Well yeah it was tasteless, even keeping out of the pun realm! This has what, exactly, to do with my supposedly being a “gay-baiting homophobe”?
I Can Get Feedback Too
Let’s just say my list is a lot bigger than Nanci’s — and in this case, size does matter. If it’s true that LGBTs are not quite 4 percent of the population (source), the gay readership of This is True is much larger than Nanci’s list. And yeah, I also got exactly two complaints too, including Nanci’s.
But here’s the real point: If straight opinion leaders who have the guts to make such postings in public are castigated for treating LGBTs just like everyone else, what does that say to those who would deny them their rights? That yes, “the community” demands special treatment — to be treated “more equal” than others.
That’s a terribly dangerous thing to demand, because it gives bigots a compelling and defensible reason to deny others simple equal rights. I’m of the opinion that “all men (and women) are created equal.” I stand up against those who would deny black people, Asian people, Latino people, and LGBT people their basic rights, such as the right to marry each other — blacks, for instance, were denied the right to marry whites in my own country, and in my own lifetime, and we finally put a stop to that crap.
But I also stand up against those who would demand to be treated better than others too, whether they’re white, or black, or Asian, or Latino, or LGBT.

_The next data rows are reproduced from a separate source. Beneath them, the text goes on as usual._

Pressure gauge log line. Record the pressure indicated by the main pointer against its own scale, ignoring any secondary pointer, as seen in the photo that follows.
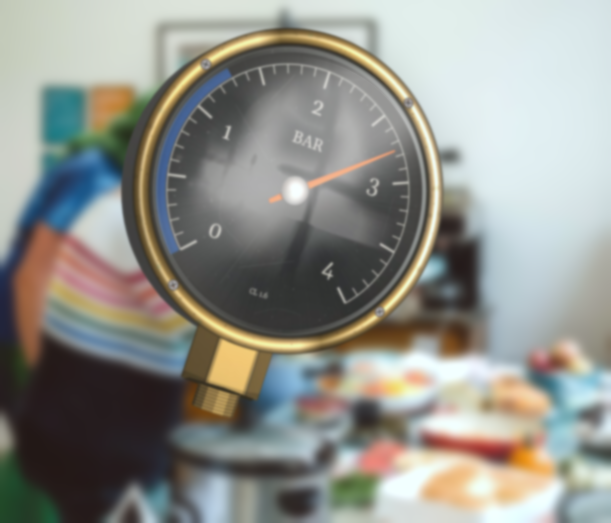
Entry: 2.75 bar
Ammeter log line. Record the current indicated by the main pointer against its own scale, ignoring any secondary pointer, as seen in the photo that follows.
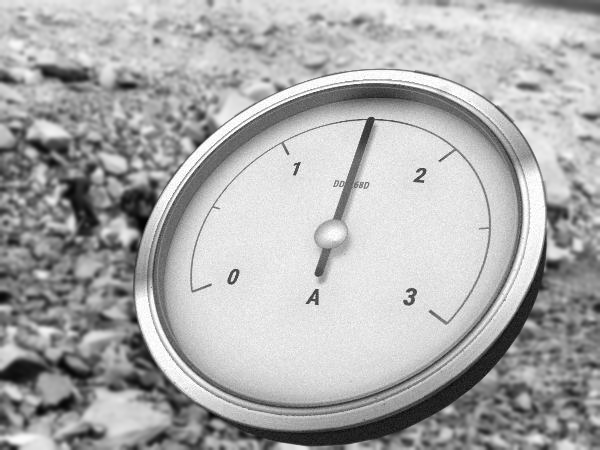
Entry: 1.5 A
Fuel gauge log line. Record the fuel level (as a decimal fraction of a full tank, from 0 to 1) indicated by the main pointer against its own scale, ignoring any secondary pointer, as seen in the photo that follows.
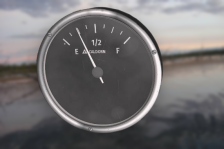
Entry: 0.25
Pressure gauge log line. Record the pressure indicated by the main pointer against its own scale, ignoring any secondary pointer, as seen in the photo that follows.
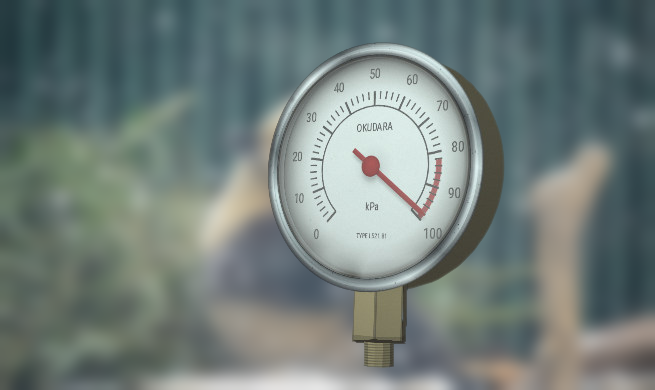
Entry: 98 kPa
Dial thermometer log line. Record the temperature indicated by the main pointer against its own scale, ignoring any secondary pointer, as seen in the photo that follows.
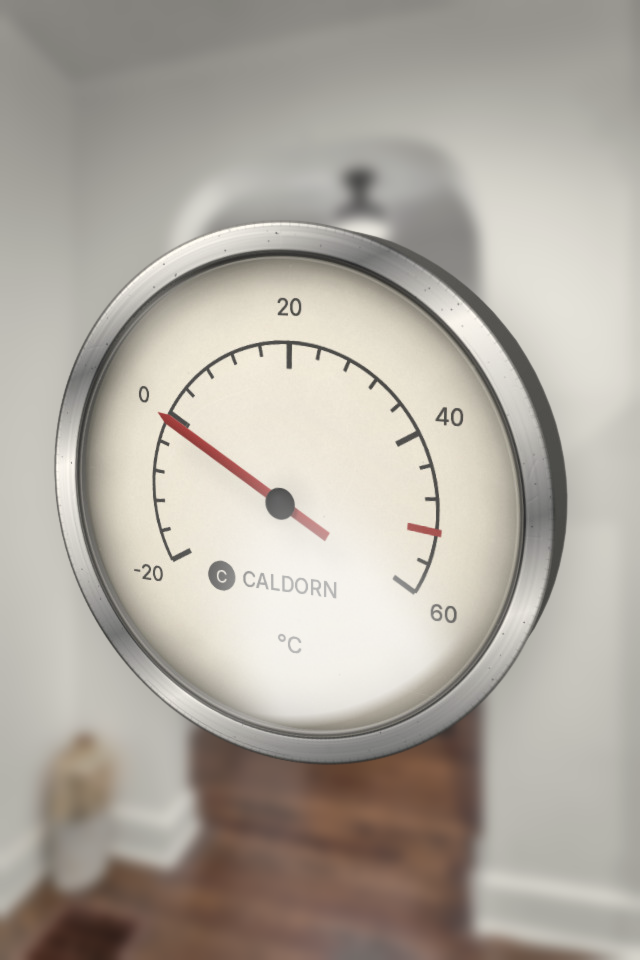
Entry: 0 °C
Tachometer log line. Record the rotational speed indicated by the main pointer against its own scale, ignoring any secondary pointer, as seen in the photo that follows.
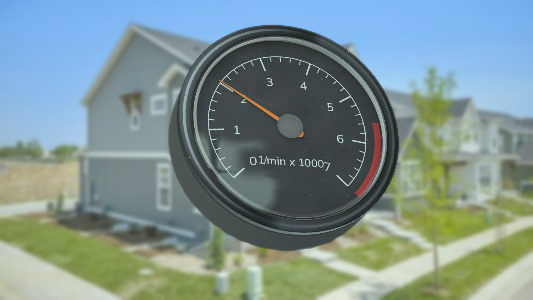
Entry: 2000 rpm
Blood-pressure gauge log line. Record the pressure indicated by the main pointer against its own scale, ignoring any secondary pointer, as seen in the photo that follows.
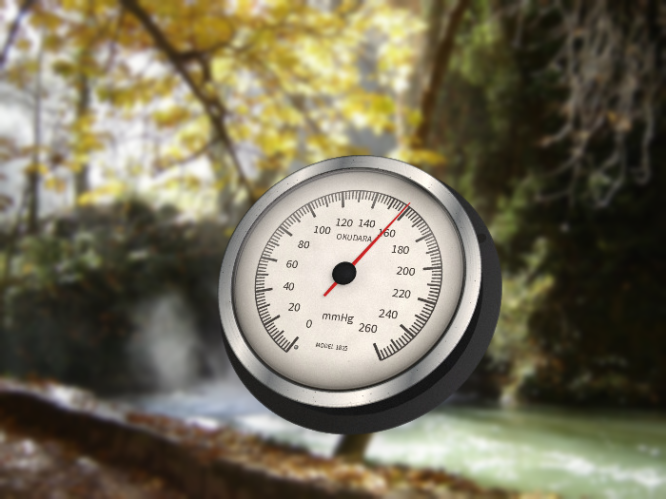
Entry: 160 mmHg
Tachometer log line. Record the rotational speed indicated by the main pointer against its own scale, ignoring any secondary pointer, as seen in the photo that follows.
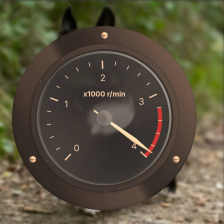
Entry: 3900 rpm
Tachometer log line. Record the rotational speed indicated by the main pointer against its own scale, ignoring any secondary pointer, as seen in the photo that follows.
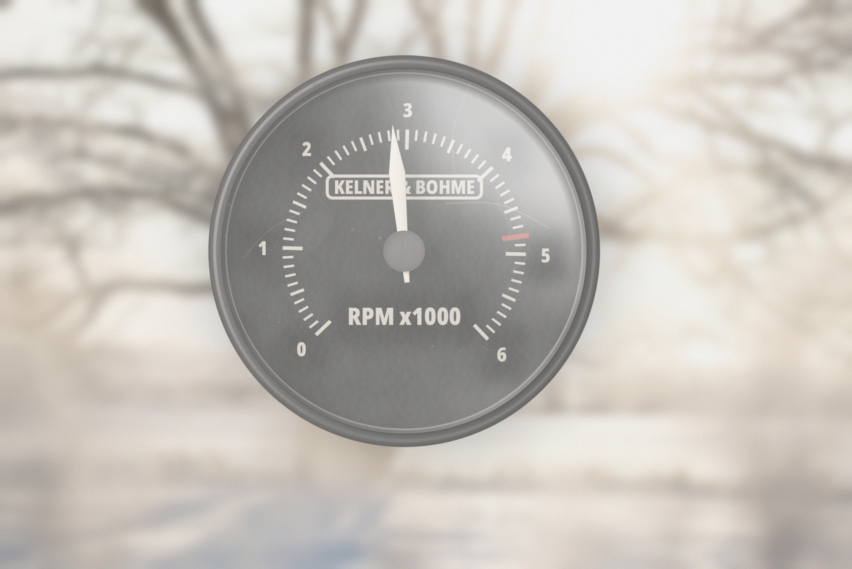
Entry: 2850 rpm
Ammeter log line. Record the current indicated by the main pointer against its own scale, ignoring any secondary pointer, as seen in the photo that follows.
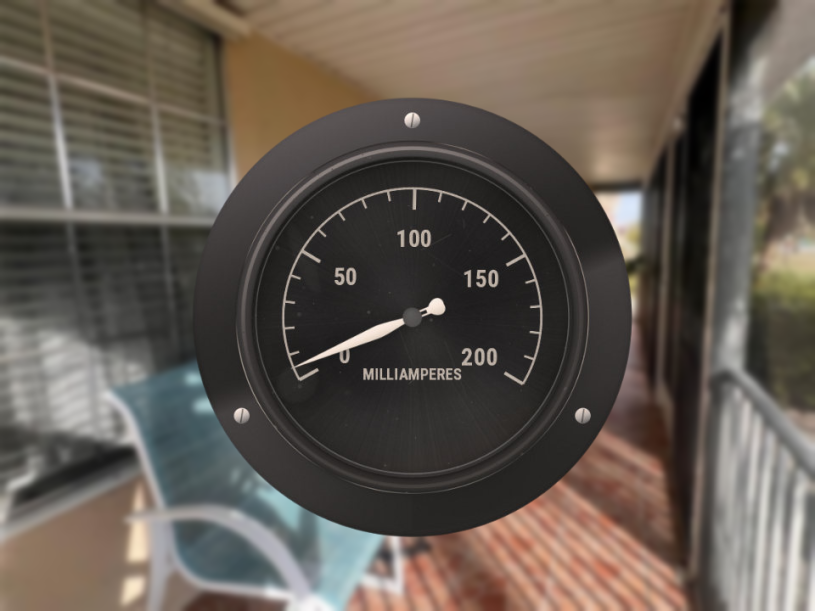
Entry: 5 mA
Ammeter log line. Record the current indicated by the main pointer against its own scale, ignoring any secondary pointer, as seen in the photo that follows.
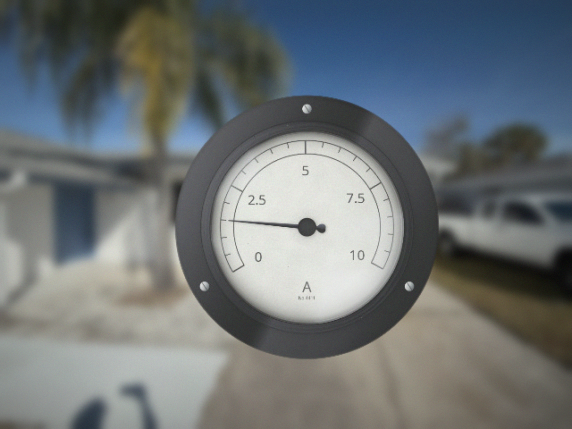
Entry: 1.5 A
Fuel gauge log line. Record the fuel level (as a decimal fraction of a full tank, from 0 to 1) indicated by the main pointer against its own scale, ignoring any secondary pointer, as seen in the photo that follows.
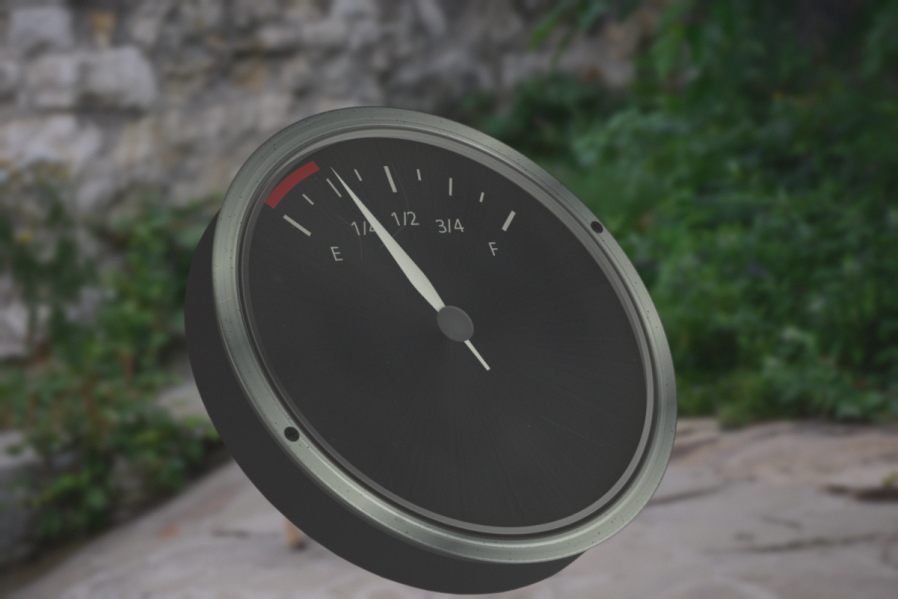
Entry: 0.25
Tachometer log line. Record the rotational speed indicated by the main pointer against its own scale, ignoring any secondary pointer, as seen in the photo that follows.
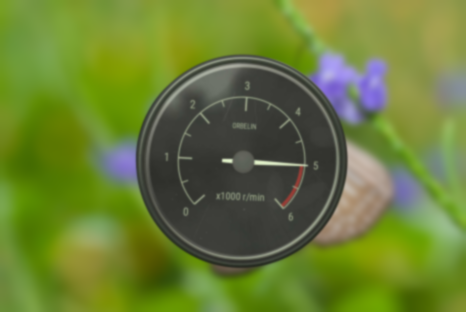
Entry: 5000 rpm
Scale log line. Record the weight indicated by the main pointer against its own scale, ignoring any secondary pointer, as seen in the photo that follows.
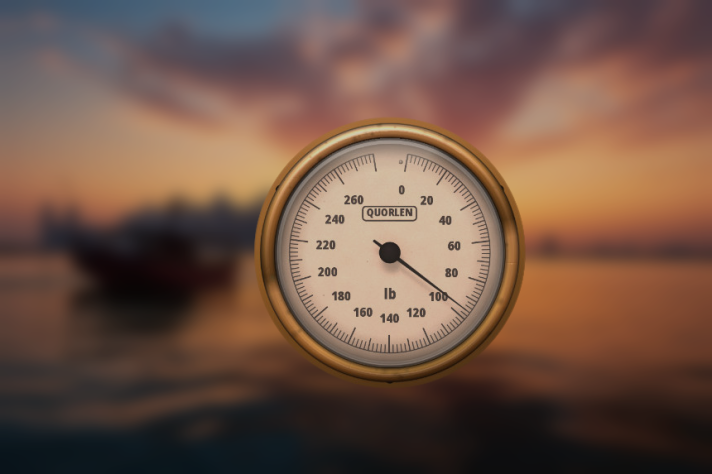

Equal: nothing less — and nothing more, since that puts the lie to their demands. And yes, equality includes being able to laugh at those who insist for over a year that they’re not gay (“Not That There’s Anything Wrong With That”) — yet sue over the “damage” of one idiot making one post to their Facebook account that was quickly repudiated.
Quit Fighting Your Allies
So to Nanci (as well as to Rich Dewberry) I say this in all seriousness: grow the hell up, be equal, and choose your battles more wisely just like everyone else has to. Because otherwise, the world will make fun of you — and rightly so.